Aufgabendetails:
Gib aus dem Forumstext zum Modbus-Baustein die Stelle zwischen „Ich habe jetzt“ und „Registern auftauchen sollten?“, einschließlich, noch einmal wieder und tausche dabei „Screenshot“ gegen „Bildschirmfoto“ aus.

Text:

Tobsucht wie kann ich denn beeinflussen wie lange die Variable auf dem neuen Wert festgehalten wird?


----------



## schlittk (25 August 2021)

Du könntest es ja mal mit dem Baustein TOF versuchen, und die Variable solange beschreiben bis die Zeit von TOF abgelaufen ist.


----------



## Deichk1nd (25 August 2021)

Nun ja also ein TOF Baustein ist glaube ich nicht die Lösung. Ich will die Werte ja am besten direkt aus der Visualisierung mit z.B. Textfeldern oder solchen integer comboboxen ändern... 
Ich habe jetzt mal diesen ModbusTCPMaster Baustein ausprobiert allerdings werde ich nicht so richtig schlau aus der Info. 
Meine Parametereinstellungen könnt ihr auf dem Screenshot sehen. Der Adressbereich entspricht den Modbus Adressen die ich in der Saia vergeben habe.
Habe ich das ganze richtig verstanden, dass die empfangenen Werte nun unter diesen awWriteData Registern auftauchen sollten?
die Register in meiner Saia sind ja nun vom Typ Integer... können die denn so ohne weiteres in den awWriteData Registern vom Typ Word angezeigt werden?

Gerenderte Diagrammbilder:
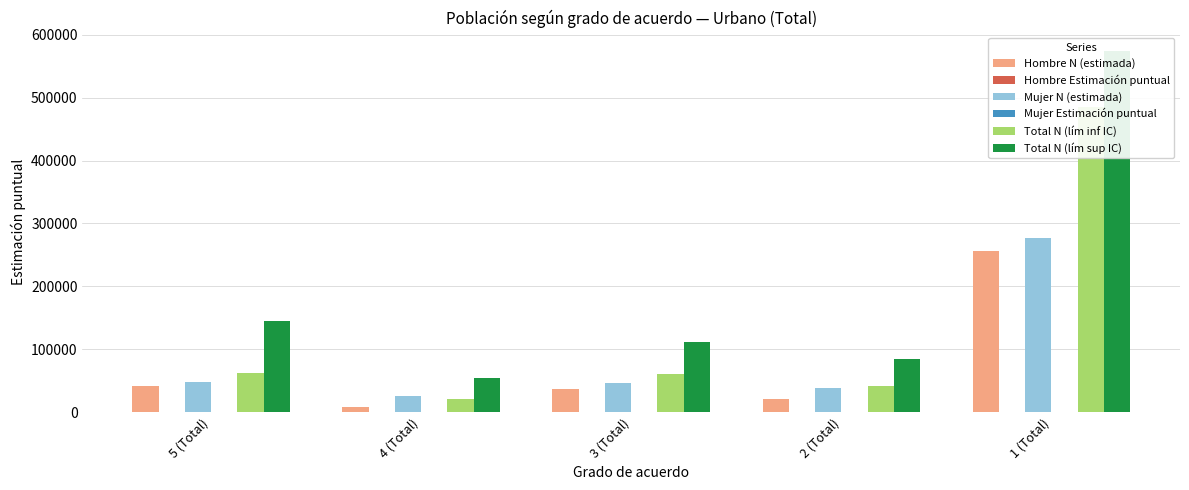

What is the lowest value of the Mujer Estimación puntual series?

0.1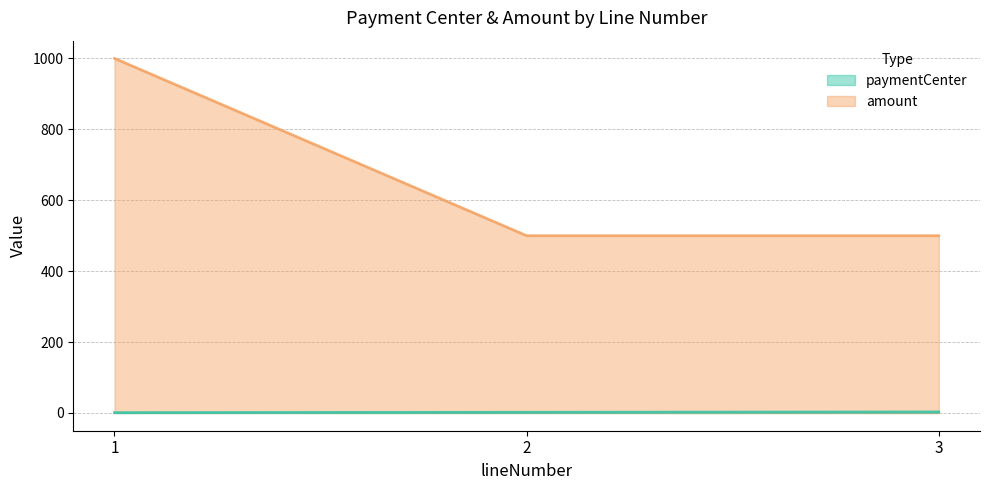

At which category is the sum across all series the highest?

1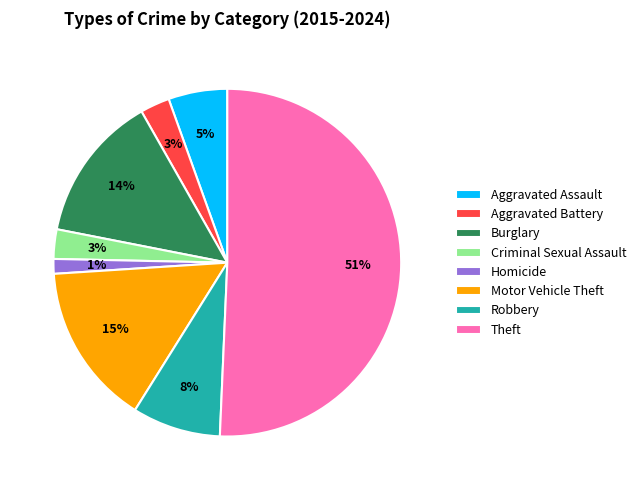

Is Motor Vehicle Theft the majority of the pie?

No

Lösung zur Aufgabe:
Ich habe jetzt mal diesen ModbusTCPMaster Baustein ausprobiert allerdings werde ich nicht so richtig schlau aus der Info. 
Meine Parametereinstellungen könnt ihr auf dem Bildschirmfoto sehen. Der Adressbereich entspricht den Modbus Adressen die ich in der Saia vergeben habe.
Habe ich das ganze richtig verstanden, dass die empfangenen Werte nun unter diesen awWriteData Registern auftauchen sollten?